S3L: Statistical Summarization of Spoken Language

Funded by EPSRC (GR/R42405) from 15 December 2001 - 14 June 2005

Investigators: Steve Renals and Yoshi Gotoh
Research Associate: Heidi Christensen
Research Student: BalaKrishna Kolluru
Industrial Collaborators: BBC Research and Development Department; SoftSound


The main aim of the proposed research is the automatic summarization of broadcast speech. We plan to adopt a statistical approach to the problem, including the development of new models and algorithms for summarization, an investigation of the utility of prosodic features, and the construction and evaluation of demonstration systems.
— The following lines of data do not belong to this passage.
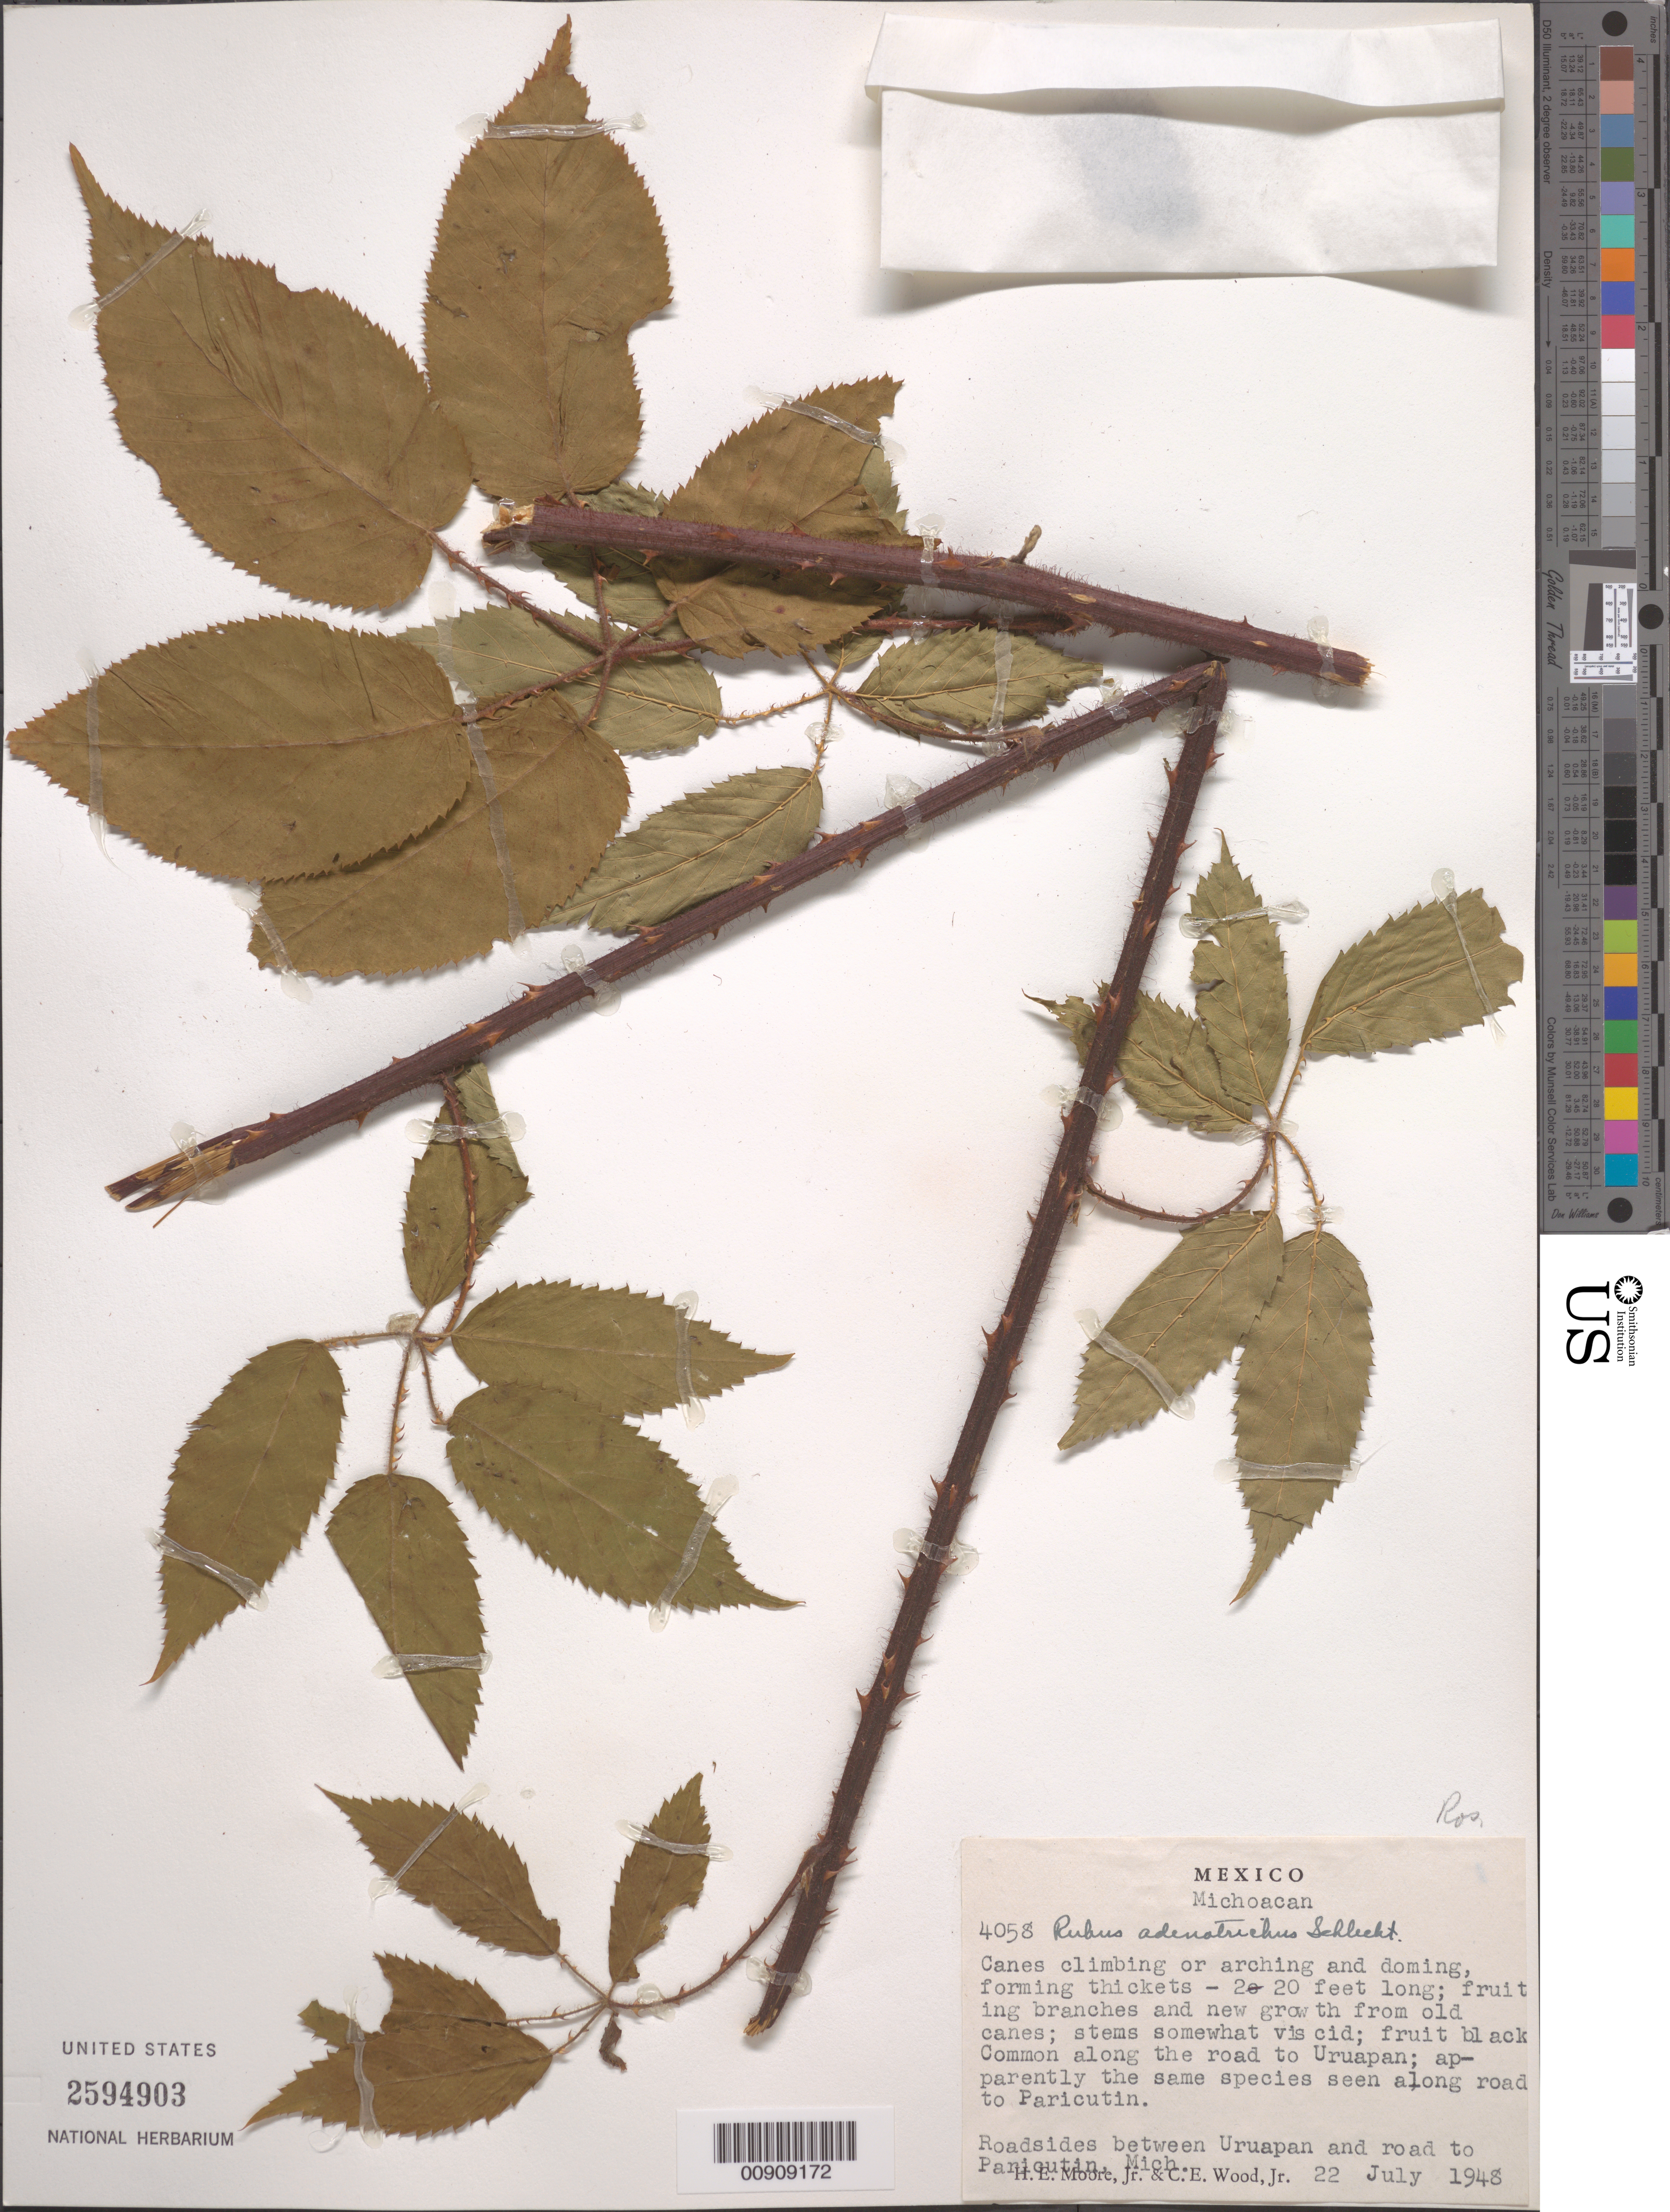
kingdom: Plantae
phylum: Tracheophyta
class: Magnoliopsida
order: Rosales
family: Rosaceae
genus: Rubus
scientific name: Rubus adenotrichos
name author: Schltdl.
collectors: H. E. Moore & C. Wood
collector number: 4058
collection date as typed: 22 Jul 1948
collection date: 1948-07-22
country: Mexico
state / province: Michoacán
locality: Roadsides between Uruapan and road to Paricutin, Michoacán.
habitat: Roadsides.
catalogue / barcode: US 2594903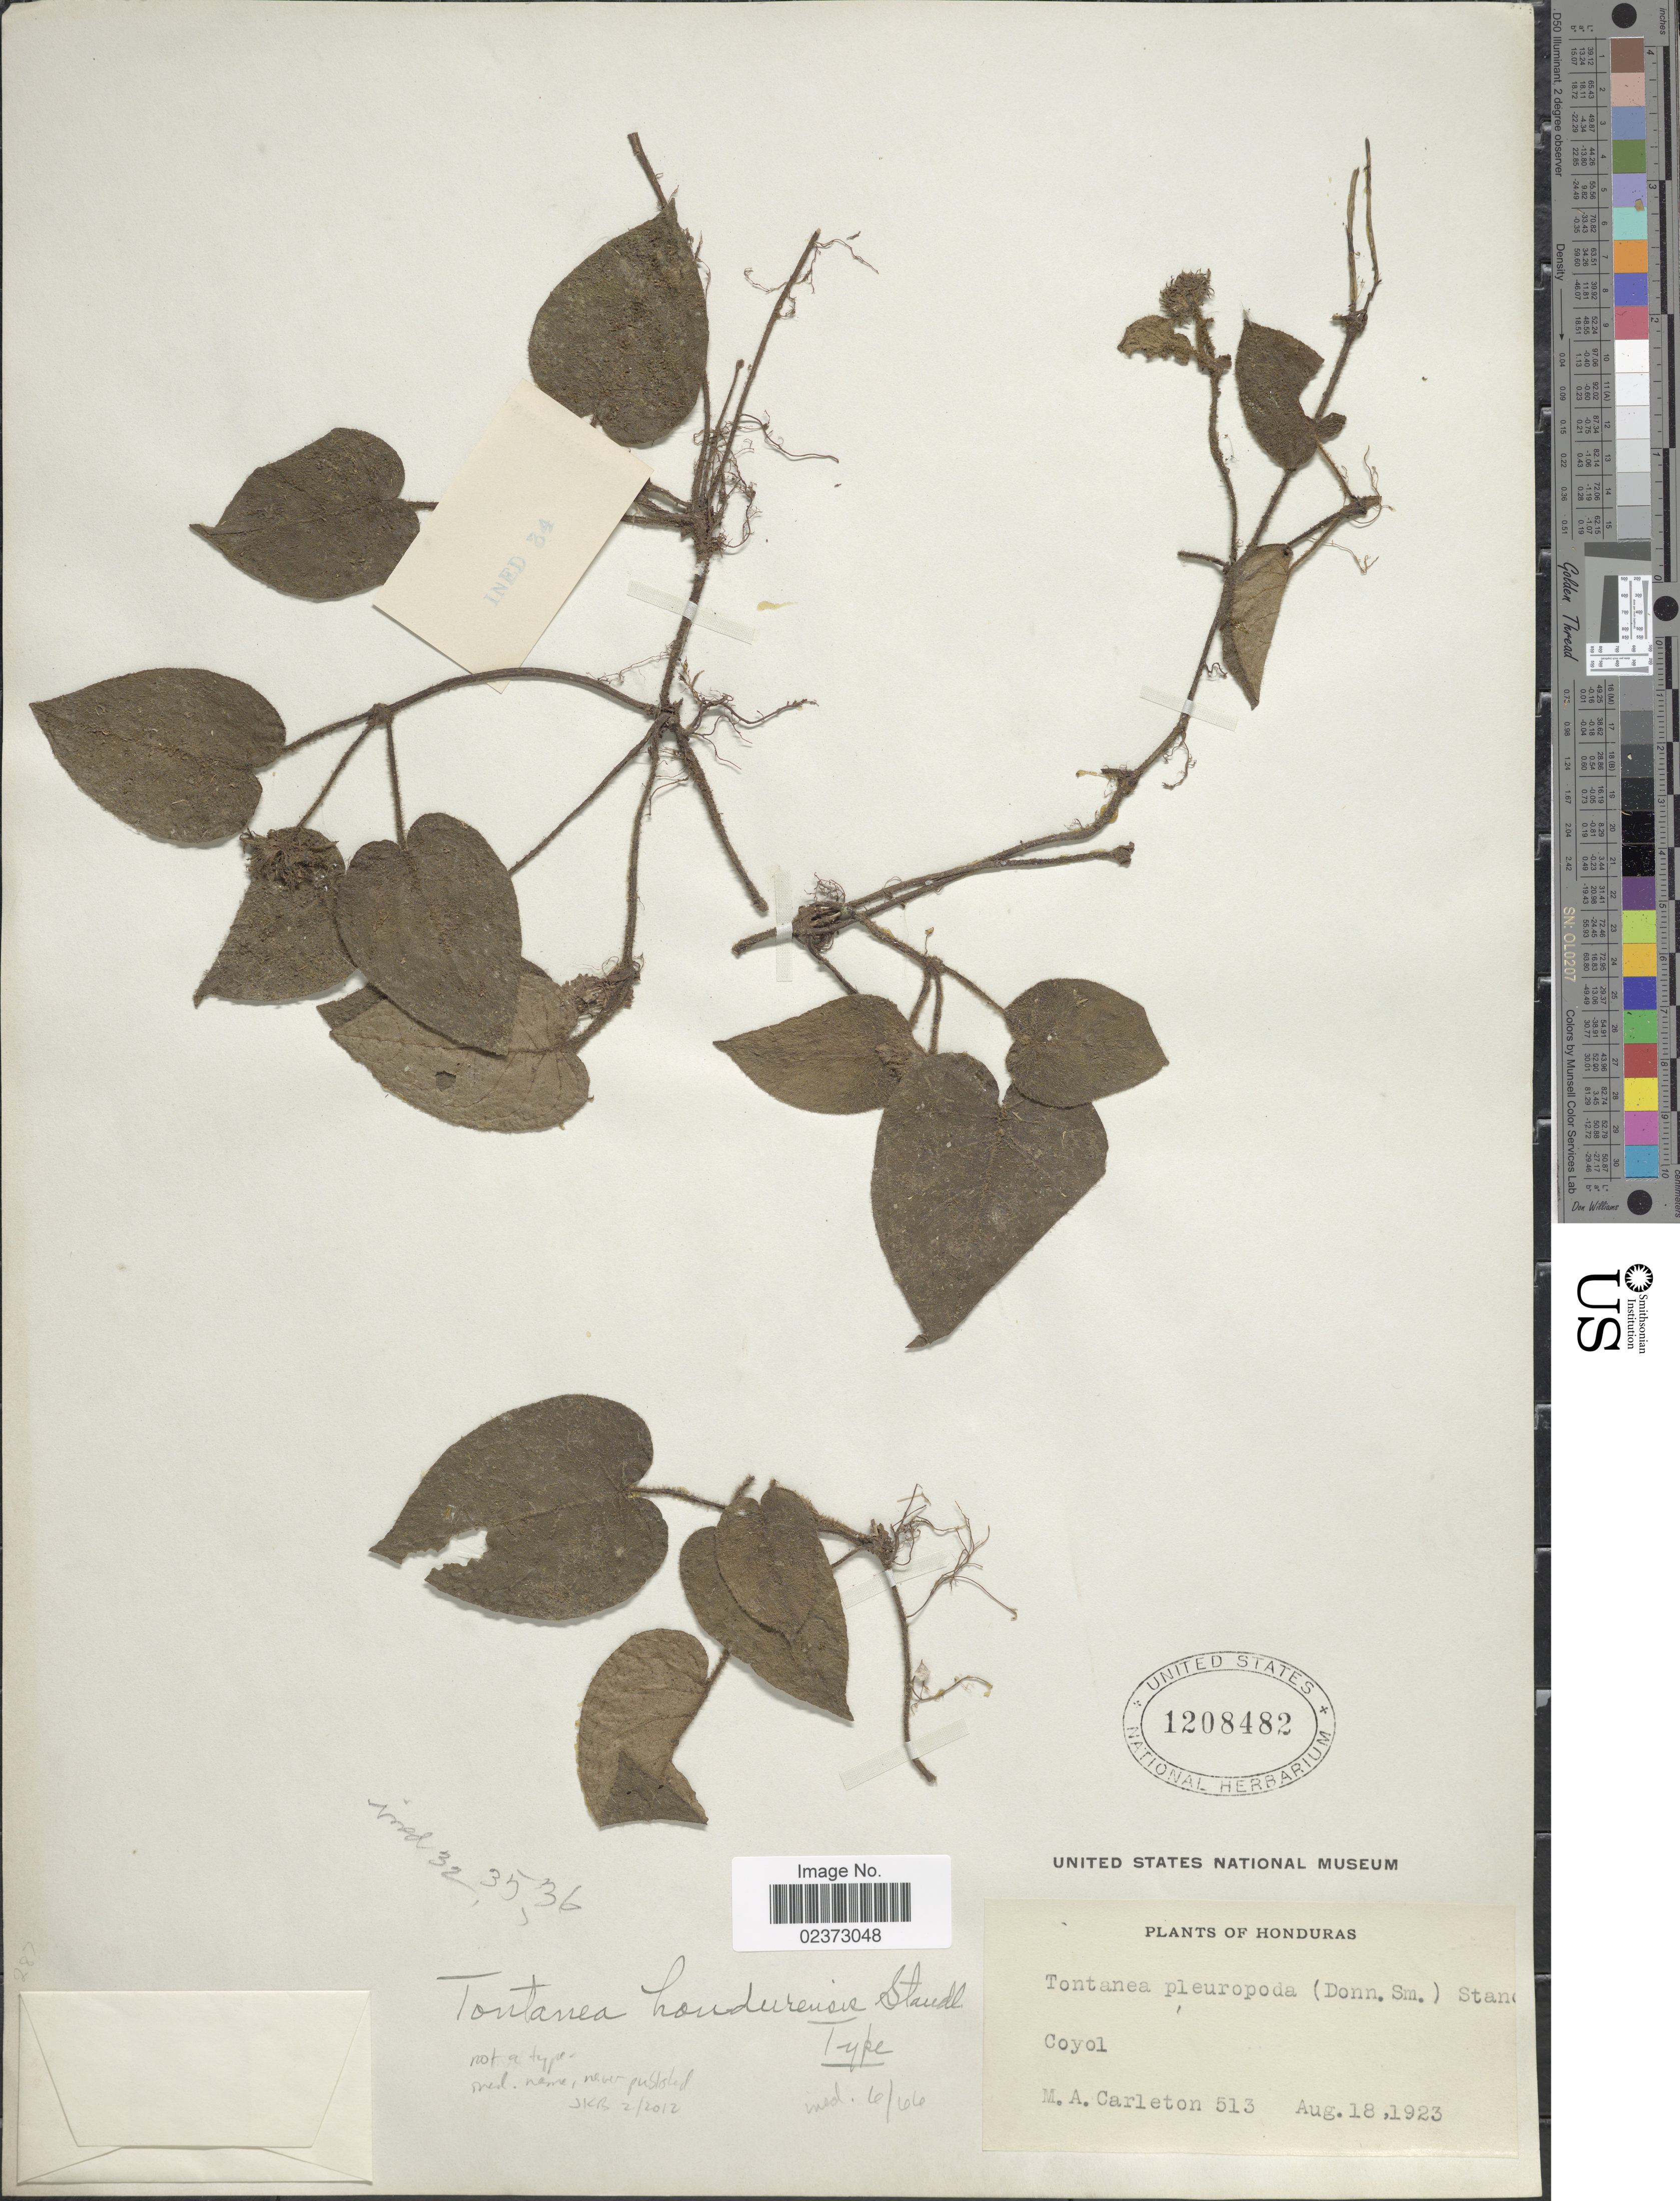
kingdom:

This project is primarily concerned with developing methods for the non-extractive summarization of spoken language using trainable statistical models. Although rule-based approaches have had some success, they have tended to be domain specific and typically require a large amount of effort to encode the domain knowledge as a template or script. Statistical methods have the potential to remove the bottleneck of manually encoding domain knowledge, and to increase the generality of summarization systems. Furthermore, we are specifically concerned with spoken language, which is more casual and less grammatical than text. We believe that statistical methods are well suited to this situation, particularly given the presence of speech recognition errors. Recent research in areas such as named entity identification has indicated that the relatively simple methods that have proven to be so successful in speech recognition may be applied to more demanding language processing tasks. A key scientific question that this project will address is whether such simple models may be applied to more complex tasks, such as summarization.

The main specific objectives are the development, implementation and evaluation of the following techniques for broadcast speech:

  1. Extractive summarization;
  2. Direct generative summarization using language model approaches;
  3. Content/style models for non-extractive summarization;
  4. Multi-document summarization;
  5. Incorporation of prosodic features using maximum entropy models.
A final objective is the construction of demonstration systems employing these techniques.